Conheci Sembène tardiamente, através do seu longa-metragem mais conhecido, mas não menos impactante do que as outras obras, La Noire de…, ou Black Girl, de 1966, que foi considerado o primeiro de um diretor africano. Foi amor à primeira cena. A narrativa sobre uma moça negra que sai de Dakar/Senegal para trabalhar como babá em Antibes, na França, a convite de um casal de brancos, iludida pelas promessas de proporcionar a tão sonhada ascensão socioeconômica, e que acaba de maneira trágica, é tão atual que nos deprime. Nunca antes eu havia conhecido um homem negro capaz de descrever as tormentas do universo da mulher negra com tamanha honestidade e precisão, em uma película de altíssima qualidade cinematográfica e sem nenhuma pieguice ou clichê militante. Aliás, as mulheres negras tiveram um grande destaque no cinema de Sembène. Em La Noire de…, Sembène situa a experiência traumática da colonização no sofrimento do corpo feminino negro que, após ser destituído simbolicamente da sua humanidade, se vê na fatídica consumação física dessa desumanização. Isso mostra que o diretor senegalês não só compreendia com sensibilidade a condição específica da mulher negra, como estava atento e ativo na descrição dessa condição generificada de violência racista. Isso o aproxima muito da atuação política do líder pan-africanista e ex-primeiro-ministro de Burkina Faso, Thomas Sankara, que tinha na condição da mulher negra seu termômetro de atuação em prol dos direitos humanos.

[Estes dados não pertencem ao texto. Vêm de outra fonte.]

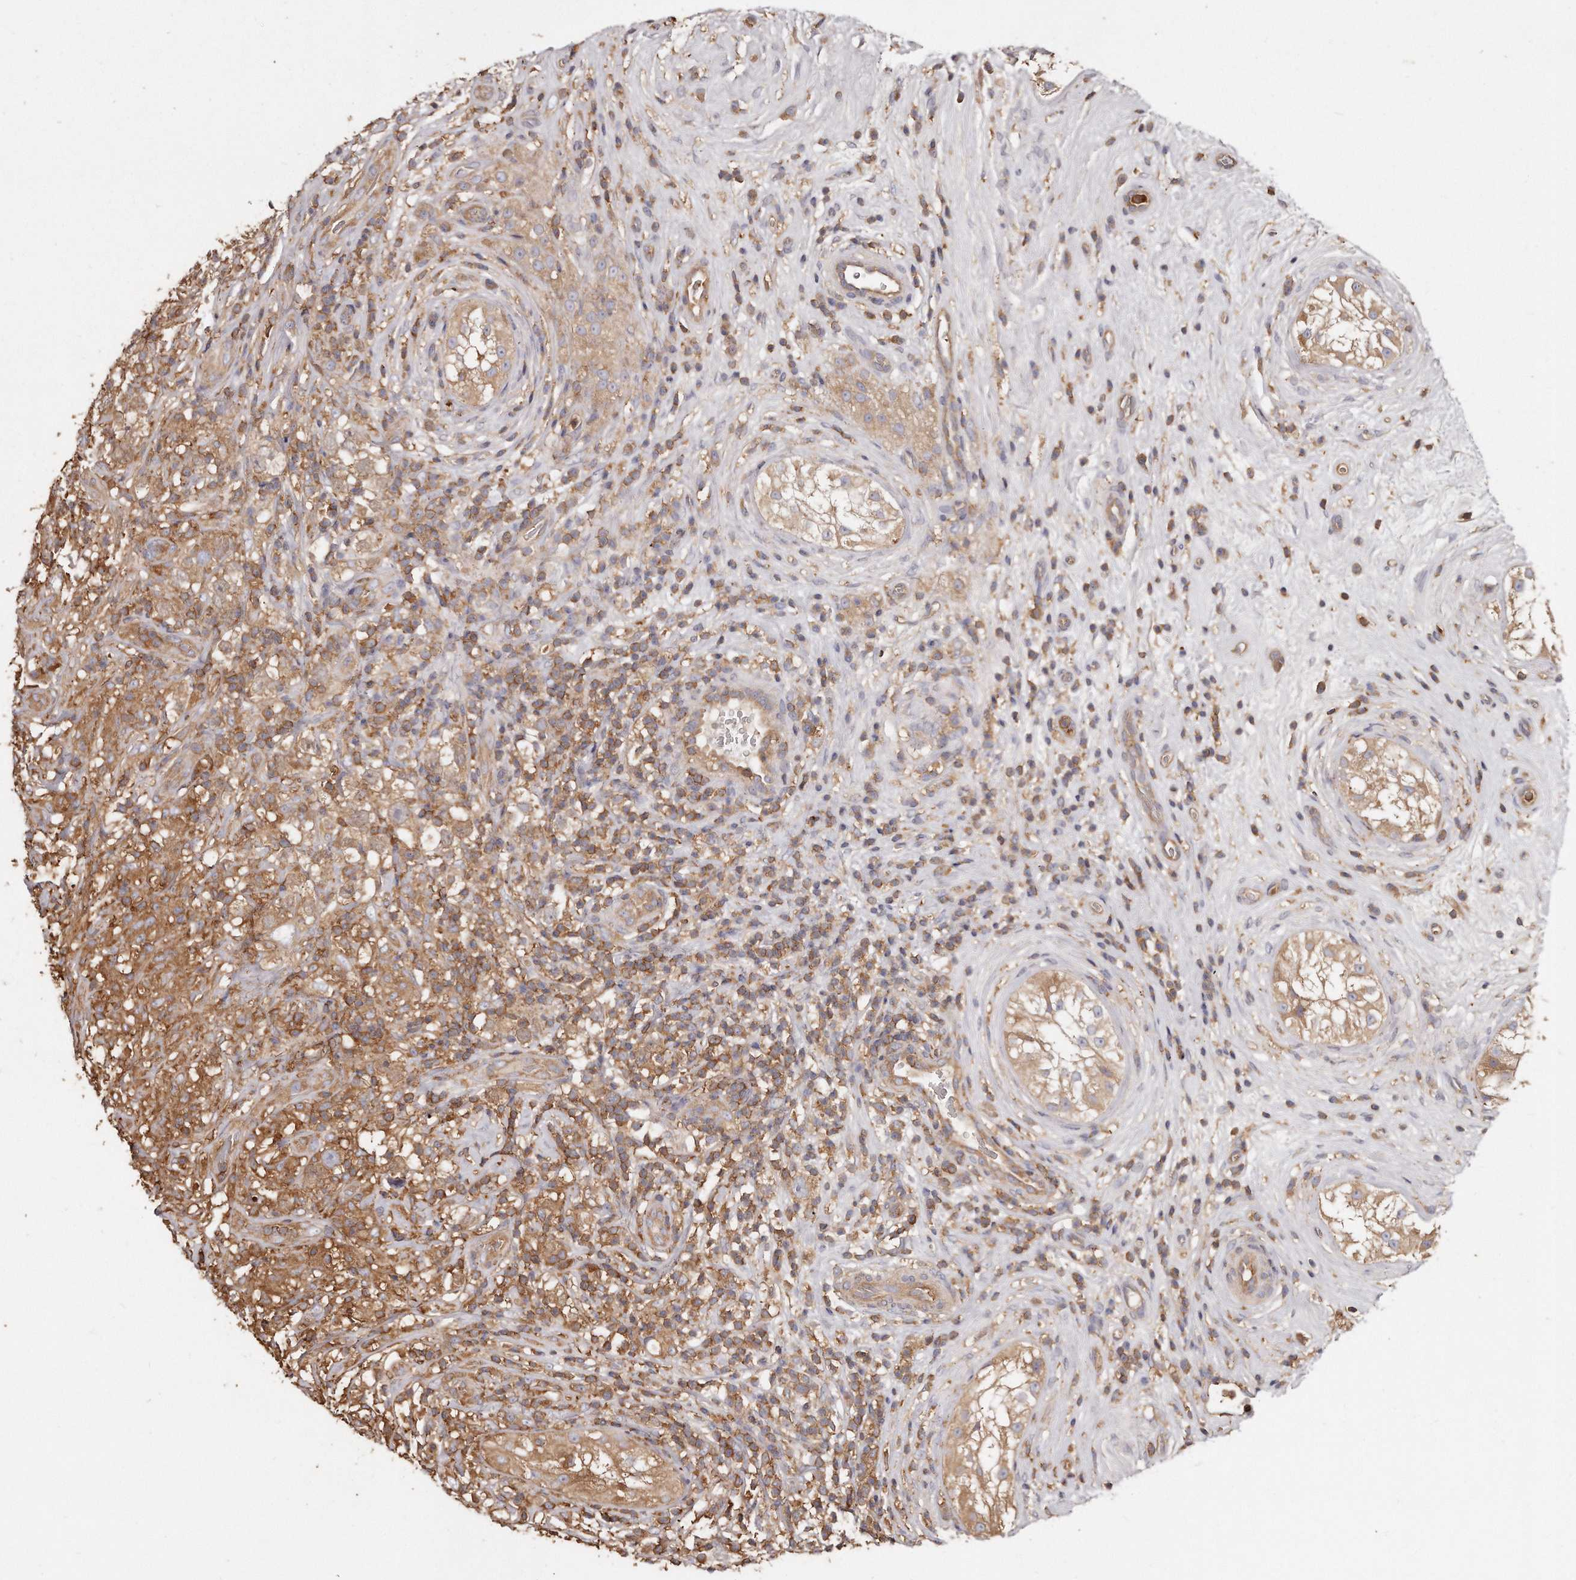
{"staining": {"intensity": "moderate", "quantity": ">75%", "location": "cytoplasmic/membranous"}, "tissue": "testis cancer", "cell_type": "Tumor cells", "image_type": "cancer", "snomed": [{"axis": "morphology", "description": "Seminoma, NOS"}, {"axis": "topography", "description": "Testis"}], "caption": "Testis cancer (seminoma) stained with a brown dye reveals moderate cytoplasmic/membranous positive expression in approximately >75% of tumor cells.", "gene": "CAP1", "patient": {"sex": "male", "age": 49}}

A partir daí, quis conhecer toda a sua obra, que não é divulgada no Brasil (nem no mundo), tanto quanto a de cineastas negros norte-americanos, como Spike Lee ou Jordan Peel, ou os seus contemporâneos, os europeus Bergman ou Fellini, por exemplo. Mas você encontra no cinema de Sembène uma ruptura com a linguagem europeia e norte-americana, mesmo quando a abordagem esbarra na necessidade de representar a vida de uma senegalesa em terras francesas, e se percebe uma referência óbvia à Nouvelle Vague, que dominava o cinema europeu da década de 1960. E isso, essa ruptura, tanto narrativa quanto imagética, é altamente decolonial. Entre 1971 e 1976, Sembène gravou sua mais contundente e exuberante obra-prima: a trilogia formada pelos longa-metragens: Emitaï, Xala e Ceddo.
Mas foi com o filme Mandabi, primeiro longa-metragem gravado exclusivamente em língua africana, que ele enfrentaria a fúria do poder vigente, sendo proibido de fazer filmes por um longo período. Esse filme também marcou o início de seu reconhecimento internacional ao ganhar o Festival de Cinema de Veneza, mas não foi lançado no Senegal.
Se Sembène, que morreu em 2007, se sabia ou se considerava decolonial, não sei dizer, até porque ele era assumidamente anticolonial e pan-africanista. Mas que ele tinha exata consciência dessa marcação política que caracterizou seu cinema, é nítido em suas entrevistas e nas próprias obras, que brilhantemente apresentaram um diálogo social, político e cultural potente e uma linguagem única. Em de suas entrevistas, por exemplo, ele fala sobre a imposição imperialista de ter que fazer cinema adequado ao idioma europeu. Isso, para ele, não era uma prioridade, uma vez que também não era prioridade para os europeus atender aos idiomas outros, que não fossem o inglês, em sua produção cinematográfica.
De qualquer forma é vergonhoso que o Brasil, maior diáspora negra do mundo, beba tão pouco na profunda e necessária fonte que Sembène deixou. Sua genialidade e sua combatividade, aliada à sua ética acima de tudo, comprometida com suas origens e com a real emancipação do povo preto, deveria, no mínimo, estar em todas as salas escolares e nos mais populares streamings da atualidade.
Ousmane Sembène foi e continuará sendo nosso maior griot do cinema.
Joice Berth é arquiteta, urbanista, escritora, feminista e apaixonada por uma boa série. É autora do livro O que é empoderamento, da coleção Femininos Plurais.